Mobil Milik Mahasiswa ITB dan Unpas Dibobol Maling

Mobil Milik Mahasiswa ITB dan Unpas Dibobol Maling

Baban Gandapurnama - detikNews
Selasa, 17 Feb 2009 14:55 WIB
Mobil Milik Mahasiswa ITB dan Unpas Dibobol Maling
Bandung - Hati-hati memarkirkan kendaraan anda di wilayah Kecamatan Coblong. Hari ini, Selasa (17/2/2009), dua kendaraan milik mahasiswa di Bandung dibobol maling. Modusnya, kaca mobil dipecahkan dan barang-barang didalamnya dijarah.

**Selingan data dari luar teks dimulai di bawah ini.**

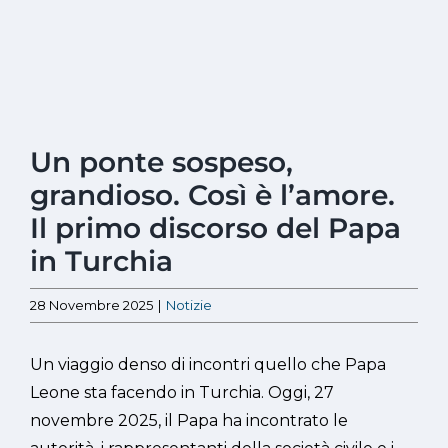
Ingrandisci
Un ponte sospeso,
immagine
grandioso. Così è l’amore.
Il primo discorso del Papa
in Turchia
28 Novembre 2025
|
Notizie
Un viaggio denso di incontri quello che Papa
Leone sta facendo in Turchia. Oggi, 27
novembre 2025, il Papa ha incontrato le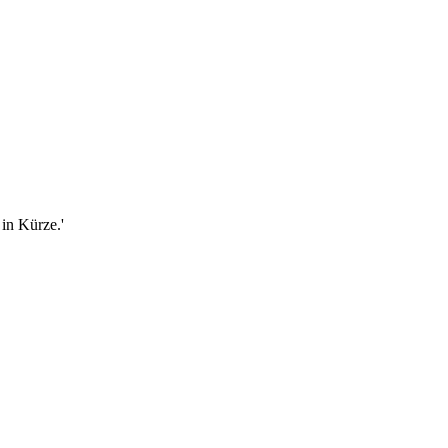
in Kürze.'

Sekitar pukul 09.00 WIB, mahasiwa jurusan Arsitektur ITB Melisa Krisanti (20), bersama dua temannya Meutia Citra (20) dan Radinka Rianda (21), akan menuju kampus ITB Jalan Ganesa. Namun di Jalan Dipatiukur, ketiganya mampir dulu warung fotocopy seberang Kafe 21. Kebetulan warung fotocopy terletak dalam sebuah gang, sehingga mobil diparkirkan di pinggir jalan, dekat mulut gang.

Yang pertama kali turun dari mobil Suzuki Swift Nopol B 1483 GP, milik Melisa, adalah Meutia. Kemudian disusul Melisa dan Radinka. Selang lima menit kemudian, Meutia kembali lagi ke mobil karena dompetnya ketinggalan.

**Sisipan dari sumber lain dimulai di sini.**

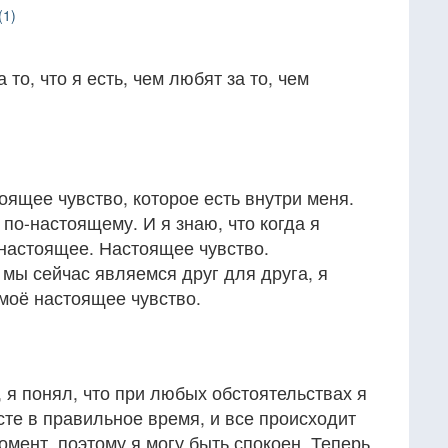
(1)
 то, что я есть, чем любят за то, чем
оящее чувство, которое есть внутри меня.
 по-настоящему. И я знаю, что когда я
 настоящее. Настоящее чувство.
мы сейчас являемся друг для друга, я
 моё настоящее чувство.
, я понял, что при любых обстоятельствах я
те в правильное время, и все происходит
мент, поэтому я могу быть спокоен. Теперь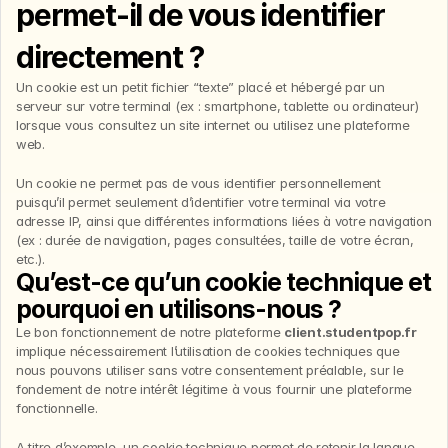
www.studentpop.fr
permet-il de vous identifier 
directement ?
Un cookie est un petit fichier “texte” placé et hébergé par un 
serveur sur votre terminal (ex : smartphone, tablette ou ordinateur) 
lorsque vous consultez un site internet ou utilisez une plateforme 
web.
Un cookie ne permet pas de vous identifier personnellement 
puisqu’il permet seulement d’identifier votre terminal via votre 
adresse IP, ainsi que différentes informations liées à votre navigation 
(ex : durée de navigation, pages consultées, taille de votre écran, 
etc.).
Qu’est-ce qu’un cookie technique et 
pourquoi en utilisons-nous ?
Le bon fonctionnement de notre plateforme 
client.studentpop.fr
implique nécessairement l’utilisation de cookies techniques que 
nous pouvons utiliser sans votre consentement préalable, sur le 
fondement de notre intérêt légitime à vous fournir une plateforme 
fonctionnelle.
A titre d’exemple, un cookie technique permet de retenir la langue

SCROLL TO CONTINUE WITH CONTENT

Alangkah kagetnya Meutia karena kaca pintu kanan belakang sopir pecah berantakan. Tas miliknya dan Melisa yang disimpan di jok belakang raib. Tas Melisa berisi handpone, ipod, kamera digital, dompet, dan hardisk. Sedangkan tas milik Meutia berisi laptop, handphone, dompet, dan ipod.

"Kerugiannya hampir Rp 35 juta," ujar Melisa yang dijumpai saat melapor di Polsek Coblong, Jalan Sangkuriang. Melisa mengaku ini kali kedua, mobilnya dibobol maling. "Dulu saat 2006 saat diparkir di Jalan Bagusrangin, mobil dibobol. Tape mobil hilang," katanya.

Selain Melisa, mobil milik Cahya Ginandjar (19), mahasiswa Unpas Jurusan Hubungan Internasional pun dibobol maling, hari ini. Mobil BMW dengan nopol B 140 SM miliknya diparkir di depan kosan miliknya di Jalan Bagusrangin.

"Sekitar pukul 10.30 WIB, pas saya lihat, kaca kiri bagian depan mobil sudah hancur berantakan. Kemungkinan kejadiannya subuh, soalnya ibu-ibu di sana sudah melihat kaca mobil pecah sejak pagi banget," tuturnya yang ditemui din Polsek Coblong.

Sama dengan Melisa, Cahya pun mengaku mobilnya sudah dibobol dua kali. Sekitar tiga bulan lalu saat dirinya ngekos di Jalan Jalaprang. "Dulu DVD player dan speaker dibawa. Untunglah sekarang tidak ada yang hilang," ujarnya. Padahal kata Cahya, di dalam mobilnya ada tape dan pakaian.

Sementara itu Kapolsek Coblong AKP Dodo Nurwenda, menyatakan pihaknya akan menyelidiki dua kasus tersebut. "Akhir 2008 pernah juga terjadi aksi pembobolan mobil. Empat pelaku tertangkap dan satu masih DPO. Kita curiga ada hubungannya dengan kelompk itu," katanya.